Last week saw a wonderful looking pattern fall to pieces and the longer term downtrend remains in place.  Mortgage backed securities started the week off on fire, fueled by Bernanke’s speech.  Middle East tensions also lit a fire under mortgage bonds as tensions create a “flight to quality” which sends money from stocks into bonds.  As the week came to an end, despite Paulson’s talk up of Fannie and Freddie, their liquidity issues overwhelmed the markets and both stocks and mortgage bonds plummeted on Friday.

How this week begins will be depending on a number of factors.  With the Federal Reserve set to bail out both Fannie Mae and Freddie Mac, things will probably start off the week nicely, meaning bonds may yet be able to break the downtrend.  With no economic data slated for Monday, bonds will likely see a favorable move, but the week will see more data coming out that can prove either beneficial or destructive.

Here is the breakdown of scheduled data:

  • Tuesday:  Retail Sales (8:30), PPI (8:30), Empire State Index (8:30)
  • Wednesday:  CPI (8:30), Industrial Production (9:15), Capacity Utilization (9:15), Crude Inventories (10:30), FOMC Minutes (2:00)
  • Thursday:  Building Permits (8:30), Housing Starts (8:30), Initial Jobless Claims (8:30), Philadelphia Fed Index (10:00)

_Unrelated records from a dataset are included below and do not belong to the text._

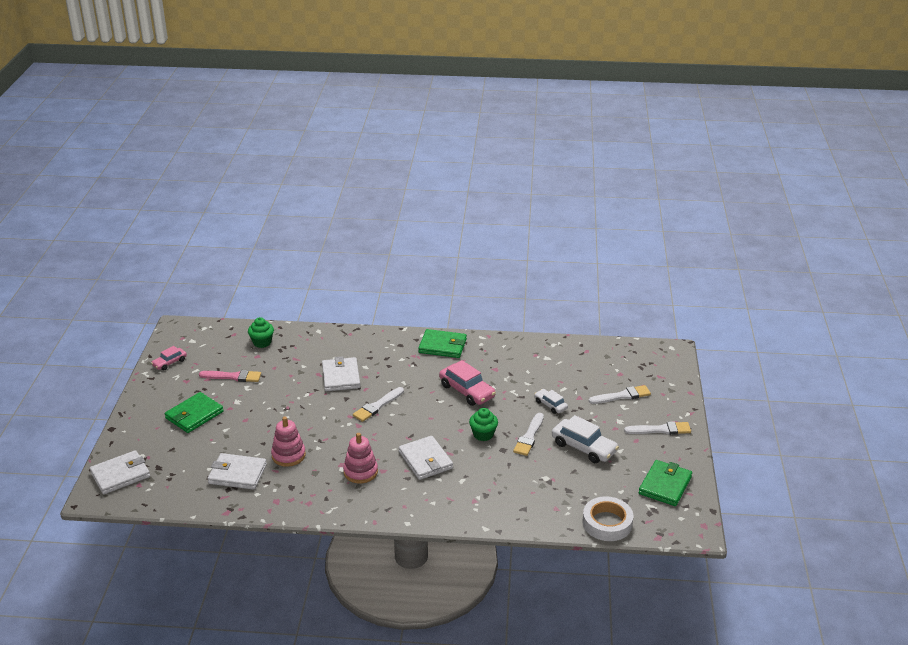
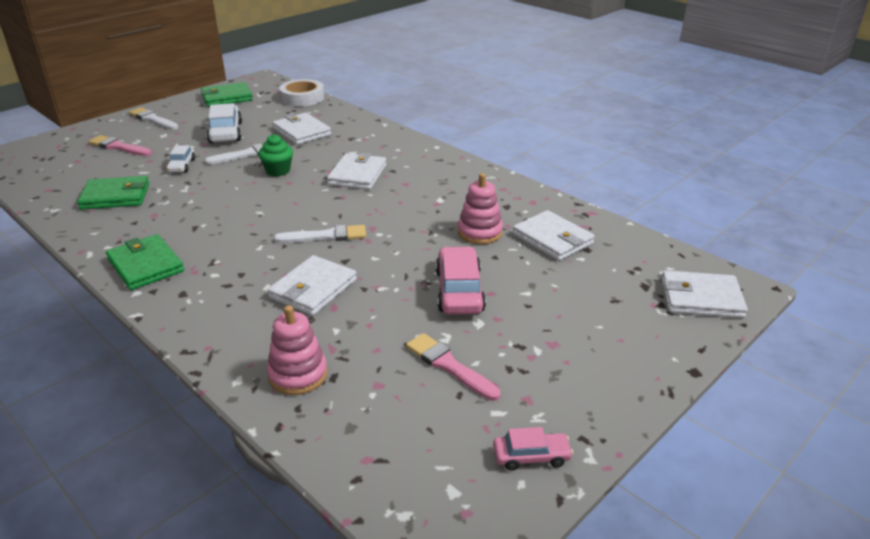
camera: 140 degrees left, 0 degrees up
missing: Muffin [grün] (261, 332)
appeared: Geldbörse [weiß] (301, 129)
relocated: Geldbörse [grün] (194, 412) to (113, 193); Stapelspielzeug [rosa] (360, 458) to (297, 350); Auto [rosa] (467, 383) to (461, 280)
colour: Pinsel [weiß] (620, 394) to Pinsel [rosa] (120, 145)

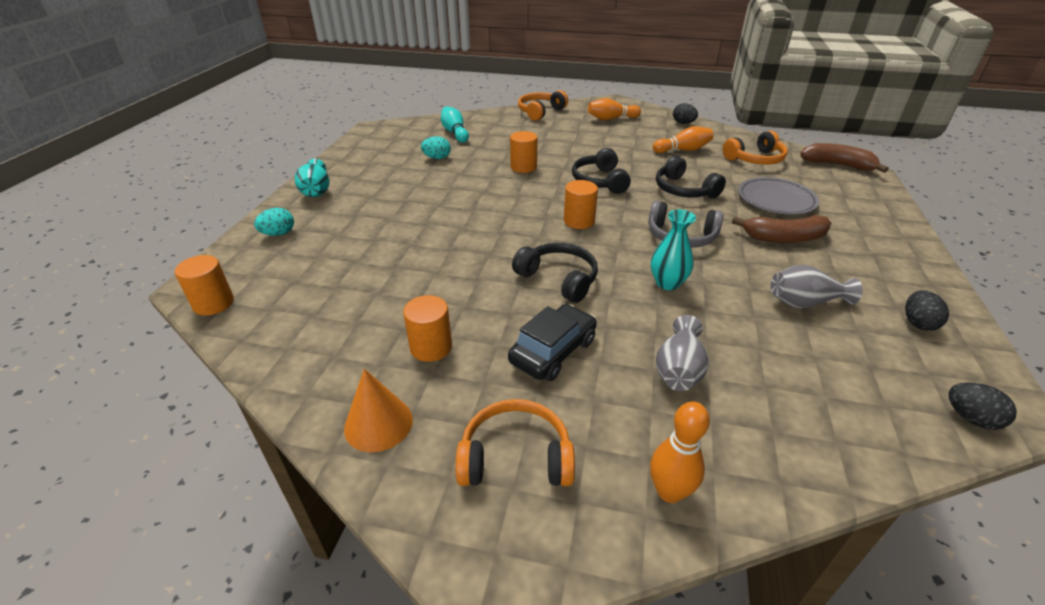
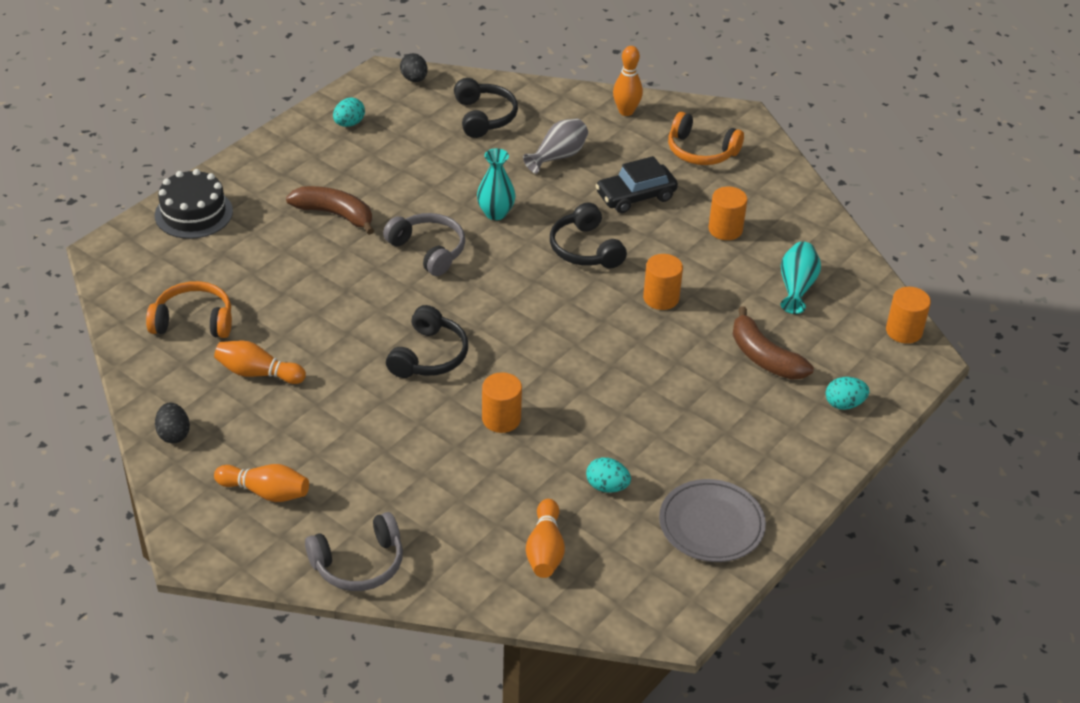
camera: 155 degrees left, 5 degrees up
missing: Kegel [orange] (378, 410); Vase [grau] (817, 286)
appeared: Kuchen [schwarz] (194, 204)
relocated: Vase [türkis] (312, 178) to (801, 278); Vollzylinder [orange] (581, 204) to (663, 282); Kopfhörer [schwarz] (691, 177) to (486, 108); Teller [grau] (778, 196) to (712, 520); Banane [braun] (844, 158) to (773, 343)
colour: Bowlingkegel [türkis] (455, 124) to Bowlingkegel [orange] (545, 538); Kopfhörer [orange] (543, 105) to Kopfhörer [grau] (354, 551); Ei [schwarz] (927, 310) to Ei [türkis] (349, 112)

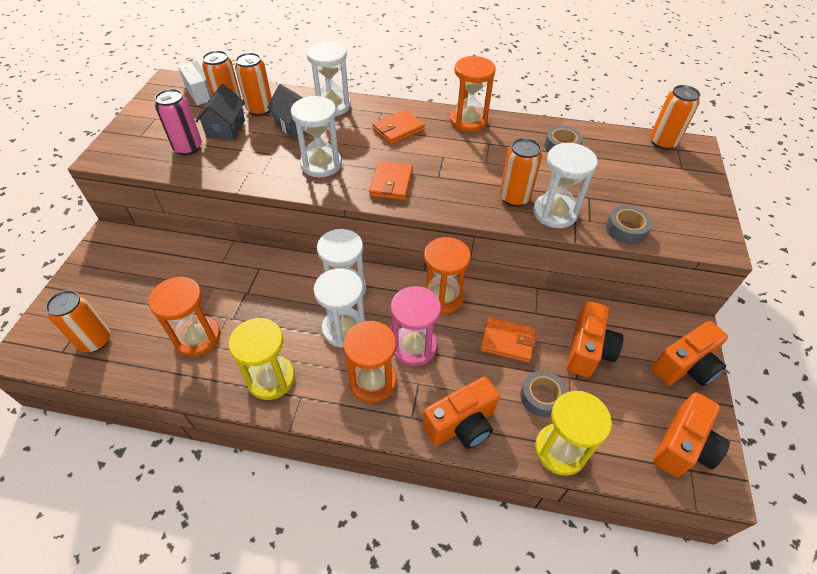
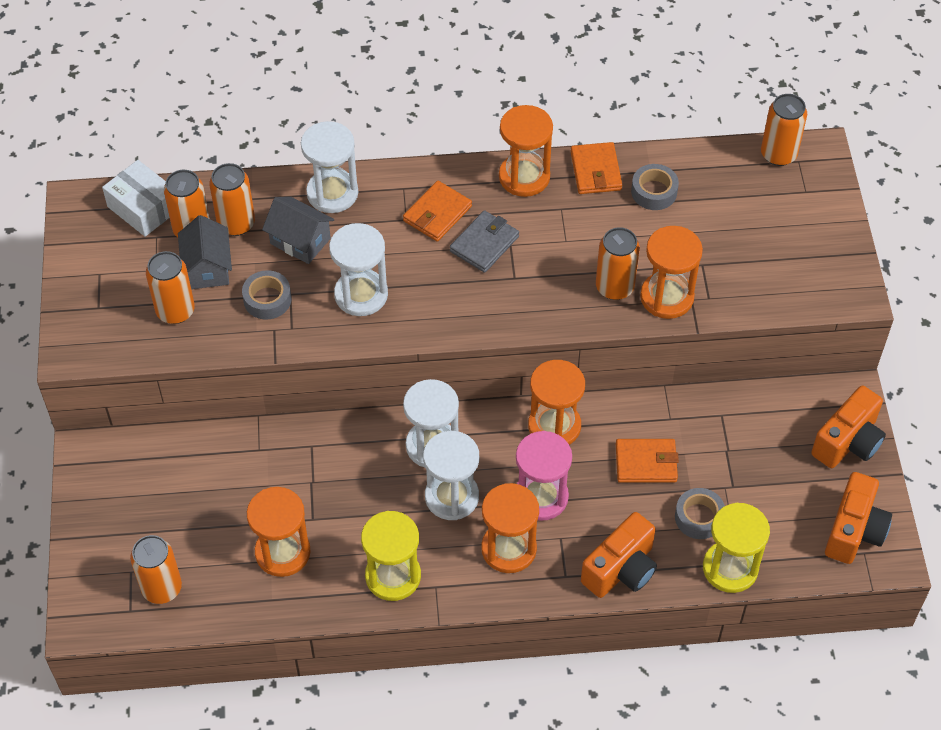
camera: 15 degrees left, 5 degrees up
missing: Kamera [orange] (595, 339)
appeared: Geldbörse [grau] (484, 241)
relocated: Geldbörse [orange] (391, 180) to (596, 168); Klebeband [grau] (629, 225) to (267, 295)
colour: Dose [rosa] (178, 122) to Dose [orange] (170, 287); Sanduhr [weiß] (565, 185) to Sanduhr [orange] (671, 272)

As you can see, there are some “biggies” slated this week, so expect more volatility and a definitive pattern before the week is done.  With no data to start and no data to end, headlines and technical factors will play an increased role those days.

On the technical side, you can see the long term downtrend in place but there is still a shorter uptrend in place as well, so bonds could still break the downtrend.  The week will start off good with the bailouts hitting the headlines, but the data will takeover starting on Tuesday which will be the real determinant of where bonds go from here.

I will be starting the week off in a floating stance, but my finger will be itching to lock if things breakdown again.  Hopefully the data will be bond friendly and we can start saying lower rates ahead, but I remain rather skeptical.

No Responses to “Mortgage Market Update”

  1. Ling 15. Jul, 2008 at 4:12 am #

    Well, Monday was a rout for banks. Indymac fever seems to be spreading to other banks. Dunno if the Fed boosting Fannie & Freddie is going to be enough.